実行する作業 - 下に示す行のうち、最初の行から「maintain business calendars;」を含む行までを、両端の行も含めて一字一句変えずに抜き出せ。

———

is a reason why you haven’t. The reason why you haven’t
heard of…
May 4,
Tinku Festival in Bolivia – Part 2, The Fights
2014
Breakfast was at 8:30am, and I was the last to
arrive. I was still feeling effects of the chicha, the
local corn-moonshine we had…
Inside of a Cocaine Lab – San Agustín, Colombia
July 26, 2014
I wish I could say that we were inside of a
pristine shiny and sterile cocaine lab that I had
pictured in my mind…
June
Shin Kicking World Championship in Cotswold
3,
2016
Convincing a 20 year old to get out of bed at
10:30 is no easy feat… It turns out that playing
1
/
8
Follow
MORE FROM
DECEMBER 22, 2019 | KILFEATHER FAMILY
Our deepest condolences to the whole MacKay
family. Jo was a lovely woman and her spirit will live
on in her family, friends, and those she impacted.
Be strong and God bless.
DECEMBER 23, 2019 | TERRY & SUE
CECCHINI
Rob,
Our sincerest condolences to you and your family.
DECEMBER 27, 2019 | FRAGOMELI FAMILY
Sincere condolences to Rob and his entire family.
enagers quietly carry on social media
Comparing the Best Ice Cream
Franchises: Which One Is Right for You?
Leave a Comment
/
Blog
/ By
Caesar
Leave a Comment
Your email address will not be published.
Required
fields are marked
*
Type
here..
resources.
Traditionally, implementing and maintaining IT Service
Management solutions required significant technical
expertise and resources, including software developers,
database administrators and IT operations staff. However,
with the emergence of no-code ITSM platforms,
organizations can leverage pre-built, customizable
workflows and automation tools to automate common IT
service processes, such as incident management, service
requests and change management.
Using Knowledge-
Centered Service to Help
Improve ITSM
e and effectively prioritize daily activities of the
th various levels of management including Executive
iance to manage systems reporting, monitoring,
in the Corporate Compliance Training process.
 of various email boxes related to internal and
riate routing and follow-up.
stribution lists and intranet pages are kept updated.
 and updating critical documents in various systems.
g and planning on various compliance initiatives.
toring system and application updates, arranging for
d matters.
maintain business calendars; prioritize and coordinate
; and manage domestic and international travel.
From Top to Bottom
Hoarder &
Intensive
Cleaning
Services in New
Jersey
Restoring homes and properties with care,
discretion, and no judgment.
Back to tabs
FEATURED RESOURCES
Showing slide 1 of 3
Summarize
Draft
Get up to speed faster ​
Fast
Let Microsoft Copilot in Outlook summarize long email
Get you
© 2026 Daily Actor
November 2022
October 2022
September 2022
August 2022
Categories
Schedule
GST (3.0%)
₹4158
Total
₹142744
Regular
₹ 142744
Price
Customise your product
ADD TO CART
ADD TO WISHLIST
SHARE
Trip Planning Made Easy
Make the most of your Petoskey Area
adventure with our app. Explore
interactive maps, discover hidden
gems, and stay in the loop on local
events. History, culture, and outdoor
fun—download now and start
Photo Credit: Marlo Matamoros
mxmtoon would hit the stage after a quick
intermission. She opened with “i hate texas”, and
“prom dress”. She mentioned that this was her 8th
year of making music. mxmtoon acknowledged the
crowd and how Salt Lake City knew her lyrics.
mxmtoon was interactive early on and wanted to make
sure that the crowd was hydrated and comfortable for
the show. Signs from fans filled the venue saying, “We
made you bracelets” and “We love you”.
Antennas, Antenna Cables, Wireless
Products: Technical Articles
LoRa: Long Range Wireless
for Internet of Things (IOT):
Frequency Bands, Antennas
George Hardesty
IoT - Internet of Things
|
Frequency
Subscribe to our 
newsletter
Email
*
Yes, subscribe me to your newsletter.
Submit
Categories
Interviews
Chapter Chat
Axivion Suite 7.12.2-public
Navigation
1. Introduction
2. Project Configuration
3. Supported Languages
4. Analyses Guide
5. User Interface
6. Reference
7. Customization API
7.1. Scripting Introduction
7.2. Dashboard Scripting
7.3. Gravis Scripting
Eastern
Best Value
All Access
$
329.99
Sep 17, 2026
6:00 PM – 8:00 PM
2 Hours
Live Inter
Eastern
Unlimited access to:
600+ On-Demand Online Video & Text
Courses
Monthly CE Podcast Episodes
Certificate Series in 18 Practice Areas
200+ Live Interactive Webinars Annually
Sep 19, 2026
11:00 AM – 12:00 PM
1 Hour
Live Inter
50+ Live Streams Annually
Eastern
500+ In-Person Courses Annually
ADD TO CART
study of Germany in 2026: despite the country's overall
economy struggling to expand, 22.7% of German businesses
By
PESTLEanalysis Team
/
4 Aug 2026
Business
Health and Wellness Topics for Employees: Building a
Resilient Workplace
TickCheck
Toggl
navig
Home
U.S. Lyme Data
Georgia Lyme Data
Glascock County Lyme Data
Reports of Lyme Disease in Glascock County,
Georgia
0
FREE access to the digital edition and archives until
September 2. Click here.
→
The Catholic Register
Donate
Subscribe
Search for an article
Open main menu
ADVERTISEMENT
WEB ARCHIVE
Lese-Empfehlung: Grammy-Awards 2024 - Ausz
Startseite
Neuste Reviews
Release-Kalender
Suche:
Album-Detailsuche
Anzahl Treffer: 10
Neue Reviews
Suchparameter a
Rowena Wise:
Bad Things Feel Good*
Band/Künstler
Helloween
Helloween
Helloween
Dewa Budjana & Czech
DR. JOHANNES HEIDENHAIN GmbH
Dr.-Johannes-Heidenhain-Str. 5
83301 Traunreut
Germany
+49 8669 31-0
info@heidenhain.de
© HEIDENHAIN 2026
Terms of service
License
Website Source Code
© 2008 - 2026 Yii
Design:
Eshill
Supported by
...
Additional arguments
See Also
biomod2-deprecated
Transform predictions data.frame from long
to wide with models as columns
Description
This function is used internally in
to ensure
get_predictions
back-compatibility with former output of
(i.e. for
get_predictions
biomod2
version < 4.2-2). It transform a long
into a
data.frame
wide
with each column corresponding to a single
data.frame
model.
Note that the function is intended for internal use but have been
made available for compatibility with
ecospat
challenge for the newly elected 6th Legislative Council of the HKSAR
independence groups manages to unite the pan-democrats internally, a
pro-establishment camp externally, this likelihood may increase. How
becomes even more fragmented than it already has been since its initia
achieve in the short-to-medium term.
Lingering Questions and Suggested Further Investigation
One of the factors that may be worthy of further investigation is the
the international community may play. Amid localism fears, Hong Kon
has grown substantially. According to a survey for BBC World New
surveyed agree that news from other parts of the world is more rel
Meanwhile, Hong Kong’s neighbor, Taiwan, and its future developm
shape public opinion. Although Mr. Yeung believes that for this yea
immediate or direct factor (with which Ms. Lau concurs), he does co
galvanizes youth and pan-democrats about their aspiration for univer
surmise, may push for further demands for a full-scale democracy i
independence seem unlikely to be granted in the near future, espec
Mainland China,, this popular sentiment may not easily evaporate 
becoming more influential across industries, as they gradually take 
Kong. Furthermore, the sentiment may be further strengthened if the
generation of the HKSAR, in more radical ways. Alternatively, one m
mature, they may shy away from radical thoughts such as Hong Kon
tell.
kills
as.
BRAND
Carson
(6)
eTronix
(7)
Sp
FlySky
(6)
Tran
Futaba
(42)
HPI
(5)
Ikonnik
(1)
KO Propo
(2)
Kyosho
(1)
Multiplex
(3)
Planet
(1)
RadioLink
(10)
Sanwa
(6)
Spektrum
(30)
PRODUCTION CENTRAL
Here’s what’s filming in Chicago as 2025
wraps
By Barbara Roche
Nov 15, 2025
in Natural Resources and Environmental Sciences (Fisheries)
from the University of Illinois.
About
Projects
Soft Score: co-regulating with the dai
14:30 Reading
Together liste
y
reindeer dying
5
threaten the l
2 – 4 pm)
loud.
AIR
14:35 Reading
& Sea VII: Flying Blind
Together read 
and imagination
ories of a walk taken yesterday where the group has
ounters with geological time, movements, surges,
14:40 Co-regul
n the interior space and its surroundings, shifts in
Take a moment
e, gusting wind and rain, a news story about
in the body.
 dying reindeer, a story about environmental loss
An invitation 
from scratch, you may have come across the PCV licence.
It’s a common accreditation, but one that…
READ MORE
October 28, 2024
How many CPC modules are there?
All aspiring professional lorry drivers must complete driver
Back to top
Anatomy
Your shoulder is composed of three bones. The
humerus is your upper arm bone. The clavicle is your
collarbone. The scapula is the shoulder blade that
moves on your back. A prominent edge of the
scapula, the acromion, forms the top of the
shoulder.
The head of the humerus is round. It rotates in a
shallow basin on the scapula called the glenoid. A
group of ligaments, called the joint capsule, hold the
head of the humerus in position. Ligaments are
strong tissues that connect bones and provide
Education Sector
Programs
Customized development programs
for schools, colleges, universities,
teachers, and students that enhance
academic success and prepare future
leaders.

———

解答文 -
is a reason why you haven’t. The reason why you haven’t
heard of…
May 4,
Tinku Festival in Bolivia – Part 2, The Fights
2014
Breakfast was at 8:30am, and I was the last to
arrive. I was still feeling effects of the chicha, the
local corn-moonshine we had…
Inside of a Cocaine Lab – San Agustín, Colombia
July 26, 2014
I wish I could say that we were inside of a
pristine shiny and sterile cocaine lab that I had
pictured in my mind…
June
Shin Kicking World Championship in Cotswold
3,
2016
Convincing a 20 year old to get out of bed at
10:30 is no easy feat… It turns out that playing
1
/
8
Follow
MORE FROM
DECEMBER 22, 2019 | KILFEATHER FAMILY
Our deepest condolences to the whole MacKay
family. Jo was a lovely woman and her spirit will live
on in her family, friends, and those she impacted.
Be strong and God bless.
DECEMBER 23, 2019 | TERRY & SUE
CECCHINI
Rob,
Our sincerest condolences to you and your family.
DECEMBER 27, 2019 | FRAGOMELI FAMILY
Sincere condolences to Rob and his entire family.
enagers quietly carry on social media
Comparing the Best Ice Cream
Franchises: Which One Is Right for You?
Leave a Comment
/
Blog
/ By
Caesar
Leave a Comment
Your email address will not be published.
Required
fields are marked
*
Type
here..
resources.
Traditionally, implementing and maintaining IT Service
Management solutions required significant technical
expertise and resources, including software developers,
database administrators and IT operations staff. However,
with the emergence of no-code ITSM platforms,
organizations can leverage pre-built, customizable
workflows and automation tools to automate common IT
service processes, such as incident management, service
requests and change management.
Using Knowledge-
Centered Service to Help
Improve ITSM
e and effectively prioritize daily activities of the
th various levels of management including Executive
iance to manage systems reporting, monitoring,
in the Corporate Compliance Training process.
 of various email boxes related to internal and
riate routing and follow-up.
stribution lists and intranet pages are kept updated.
 and updating critical documents in various systems.
g and planning on various compliance initiatives.
toring system and application updates, arranging for
d matters.
maintain business calendars; prioritize and coordinate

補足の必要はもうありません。